I grabbed it from him, leant out from under the canoe, and shoved the stick flame-first into the wet mud. I pulled it out and shoved it into the mud again and again ’til it was not only extinguished but would most likely ne’er burn again. I looked at Hector.
He was watching me, his eyebrows raised. “This means . . . you trust me?”
I couldn’t help it. I started to cry. “Oh, yes!” I whimpered. I held my face in my hands, not wanting him to see me like this.
His voice was perplexed. “Then why are you crying?”
“Because I don’t know how to make shoes!” I sobbed.
Hector laughed. When I looked at him, my tears dried up. He was gazing at me in that way he had—silent, stone-faced—but in his eyes I saw wonder, longing, love, and I returned each of those sentiments a thousandfold. We stared at one another for an infinite moment before he looked away. “We need a Holyman,” he said. “Both your people and mine require—”
“But we have one!” I said brightly, holding my hand on my heart. “It was really all his idea anyway. He wanted us to be together. It is what he told me at the end. He said I was ne’er meant for him—I was meant for you.”
Hector’s head turned so swiftly I felt a little breeze. “What did he say, exactly?”
I looked into the river, remembering. “I . . . I told him he should not have given his life for me, and he said he did not—he gave it in exchange for his Vision. He said
you
were the one who saved me, the one I owed my life to.”
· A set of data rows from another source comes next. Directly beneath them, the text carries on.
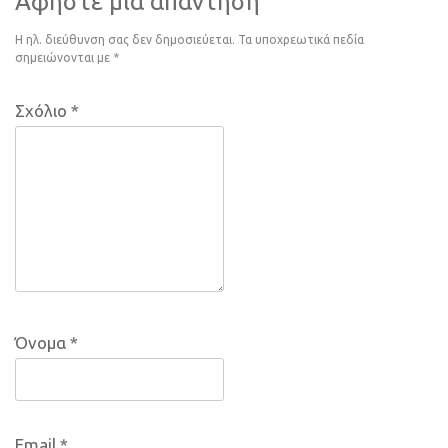
Αφήστε μια απάντηση
Η ηλ. διεύθυνση σας δεν δημοσιεύεται.
Τα υποχρεωτικά πεδία
σημειώνονται με
*
Σχόλιο
*
Όνομα
*
Email
*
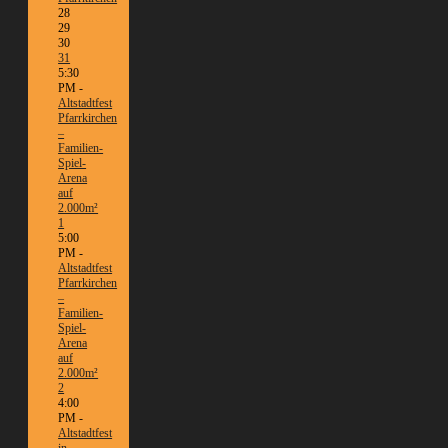
28
29
30
31
5:30
PM -
Altstadtfest
Pfarrkirchen
–
Familien-
Spiel-
Arena
auf
2.000m²
1
5:00
PM -
Altstadtfest
Pfarrkirchen
–
Familien-
Spiel-
Arena
auf
2.000m²
2
4:00
PM -
Altstadtfest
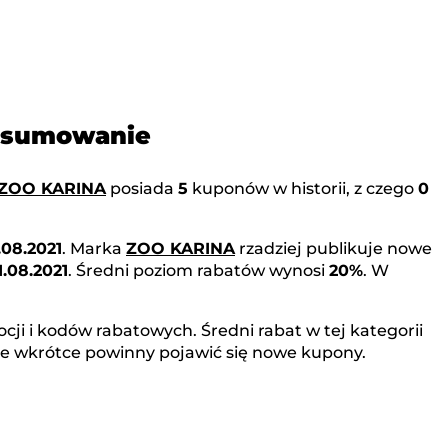
odsumowanie
ZOO KARINA
posiada
5
kuponów w historii, z czego
0
.08.2021
. Marka
ZOO KARINA
rzadziej publikuje nowe
1.08.2021
. Średni poziom rabatów wynosi
20%
. W
ji i kodów rabatowych. Średni rabat w tej kategorii
ale wkrótce powinny pojawić się nowe kupony.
Hector turned his face back to the ground. “I release you from the debt. You are under no obligation to me.”
I got on my knees and put my hand on his shoulder. Lightning flashed between us, and he lifted his face, shocked. “I
will
give my life to you,” I said firmly, “whether I owe it or not. Now give me the words.” I made the gestures Tomi had shown me, the same gestures I once offered Syawa, which he refused with a shake of his head. Hector watched me now, and as he watched, his stone face turned to mush. “Give me the words!” I demanded.
His eyes were wet as he said “I love you,” and I made him say the words again. He said them with feeling, and I tried to repeat them, and he corrected me, and I said them again and he said them again and he rose to his knees and I rose to mine and our foreheads came together and we said the words to each other at the same time, soft and slow, our lips mere inches apart.
Hector pulled back, smiling faintly. “Come,” he said, and I followed him out from under the canoe. It was raining only lightly now, but the day was still gray and cool. “Leave your clothes,” he said as he removed his breechclout.
Altho’ I had been naked in Hector’s presence before, I knew this time would be different. This time he would look at me. His eyes were on me as I unlaced my bodice with trembling fingers and slowly took it off. He watched as I untied my breeches, let them drop, and stept out of them. He stared as I unfastened my own loincloth and tossed it, with the rest of my things, under the canoe. Then he took my hand and led me to the river.
I ne’er liked water, but I had long since learnt to accept the Indian obsession with it, and so I had gritted my teeth and endured the required bathings and swims. But I need not grit my teeth through the ritual cleansing I was about to receive.
Hector led me slowly into the water ’til it was just above our knees. I began shaking pretty violently. He turned to me, concerned, asking if I was afraid of him. “No,” I said.
He leant over to whisper in my ear, “I am still a little afraid of you.” I smiled broadly and he smiled back. Then he began to wash me.
I have noted that in the past men have used me—violently, painfully, disgustingly. Hector’s gentle, loving touch was as unlike the rough handling I had previously received as the sun is from a speck of dirt. He scooped the water of the river into his hands and trickled it upon me, starting with my face, my neck, and my shoulders, working his way down. Once I had been entirely baptized by him, he slowly, delicately, began rubbing the water against my flesh, exploring every inch of my body. In this way he touched every part of me. My body, he said, was now his.